Среда 7 ноября. Мне указано, что в моем пиджаке и ботинках нельзя появляться на посольском приеме в честь 7 ноября (а о том, чтобы не явиться на прием, не может быть и речи). Выручает Метейе: едет со мной в магазин Louvre, и мы покупаем и то и другое: «Это так, для срочности, – говорит он, поскольку костюмчик дешевенький, для приемов, по его понятию, мало пригоден. – Настоящий костюм мы тебе купим к Новому году». (Мне он прослужил потом в качестве парадного, если не ошибаюсь, лет двадцать пять.) Выдают костюм как есть, раз он нужен уже сегодня, но с тем, чтобы завтра принес снова для подгонки.
В городе антисоветские демонстрации. На всех подходах к советскому посольству внутренние войска в черных касках. Пропускают к посольству только по документам о том, что ты из СССР.

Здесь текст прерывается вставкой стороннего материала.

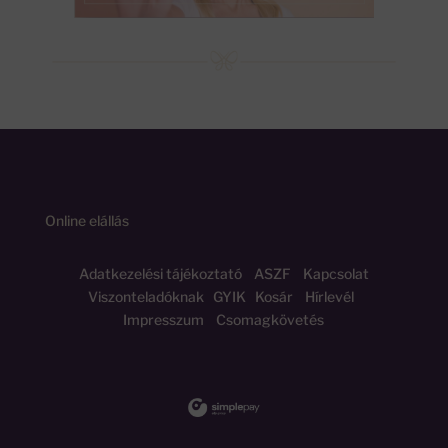
Online elállás
Adatkezelési tájékoztató
ASZF
Kapcsolat
Viszonteladóknak
GYIK
Kosár
Hírlevél
Impresszum
Csomagkövetés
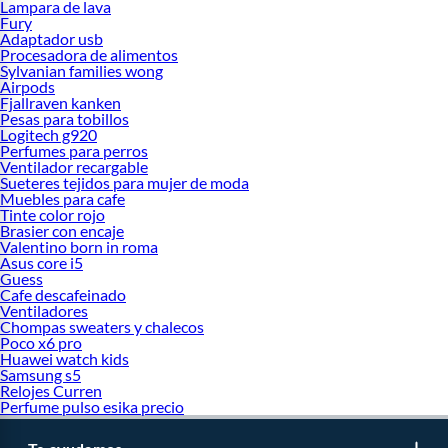
Lampara de lava
Logitech k380
Fury
Logitech Brio 4k
Adaptador usb
Procesadora de alimentos
Sylvanian families wong
Airpods
Fjallraven kanken
Pesas para tobillos
Logitech g920
Perfumes para perros
Ventilador recargable
Sueteres tejidos para mujer de moda
Muebles para cafe
Tinte color rojo
Brasier con encaje
Valentino born in roma
Asus core i5
Guess
Cafe descafeinado
Ventiladores
Chompas sweaters y chalecos
Poco x6 pro
Huawei watch kids
Samsung s5
Relojes Curren
Perfume pulso esika precio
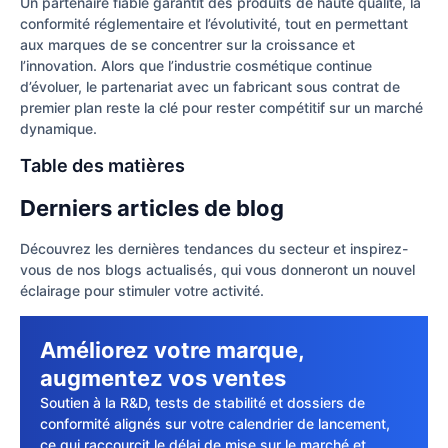
Un partenaire fiable garantit des produits de haute qualité, la
conformité réglementaire et l’évolutivité, tout en permettant
aux marques de se concentrer sur la croissance et
l’innovation. Alors que l’industrie cosmétique continue
d’évoluer, le partenariat avec un fabricant sous contrat de
premier plan reste la clé pour rester compétitif sur un marché
dynamique.
Table des matières
Derniers articles de blog
Découvrez les dernières tendances du secteur et inspirez-
vous de nos blogs actualisés, qui vous donneront un nouvel
éclairage pour stimuler votre activité.
Améliorez votre marque,
augmentez vos ventes
Soutien à la R&D, tests de stabilité et dossiers de
conformité alignés sur votre calendrier de lancement,
ce qui raccourcit le délai de mise sur le marché et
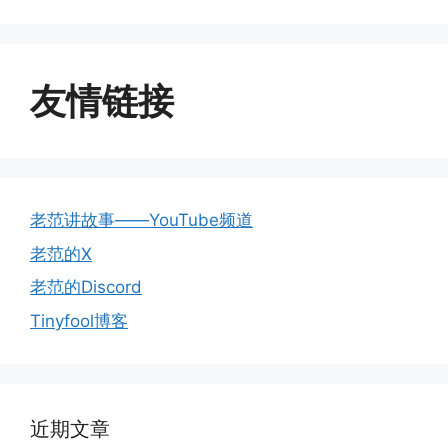
友情链接
老范讲故事——YouTube频道
老范的X
老范的Discord
Tinyfool博客
近期文章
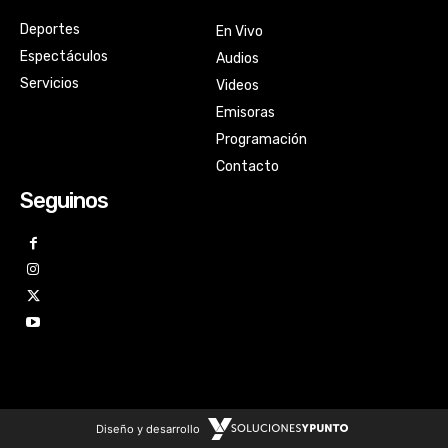
Deportes
En Vivo
Espectáculos
Audios
Servicios
Videos
Emisoras
Programación
Contacto
Seguinos
Diseño y desarrollo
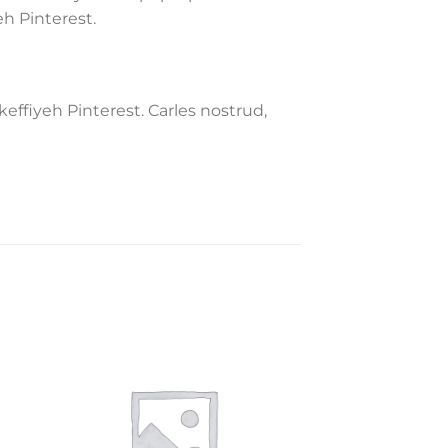
h Pinterest.
ffiyeh Pinterest. Carles nostrud,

5–8 ноября. В Ecole Normale ритуал инициации conscrits (только что принятых, новобранцев). На меня он не распространяется; старшие – Луи Ален и Луи Мартинез, которые как бы взяли меня под опеку, только водят меня смотреть на эти забавы. (Разумеется, иностранцы избавлены от этого ритуала не потому, что их жалеют, а потому, что им не положен тот полноценный статус, дорогу к которому он открывает.) Первобытная основа здесь, конечно, та же, что на Новой Гвинее и в отечественной дедовщине. Но во французском исполнении это все же поэлегантнее и поостроумнее. Старшие изощряются в том, какую бы каверзу устроить в комнатах новобранцев. Украли у них, например, все одеяла и вывесили на веревке, которую умудрились протянуть между двумя зданиями Ecole Normale на высоте пятого этажа. Специальный трибунал из старших делит всех новобранцев на пятерки и дает каждой пятерке какое-нибудь издевательское задание, например, доставить в Ecole Normale дощечку с надписью Place de l'Etoile, сняв ее с площади, или лифчик Брижит Бардо с ее личной дарственной надписью. Это называется course aux trésors (гонка за сокровищами). 8 ноября при полном собрании всех учеников происходит итоговое судилище – fête de réconciliation (праздник примирения). Капитан каждой пятерки должен предъявить свои трофеи главному судье и отбрехиваться от его свирепого натиска. Кое-кому удается сделать это с блеском, и тогда зал живо его приветствует. Всё происходит, конечно, на таком густопсовом жаргоне и с такой массой недоступных мне фоновых знаний, что мне за их остроумием не уследить; кое-что мне успевают объяснить мои покровители.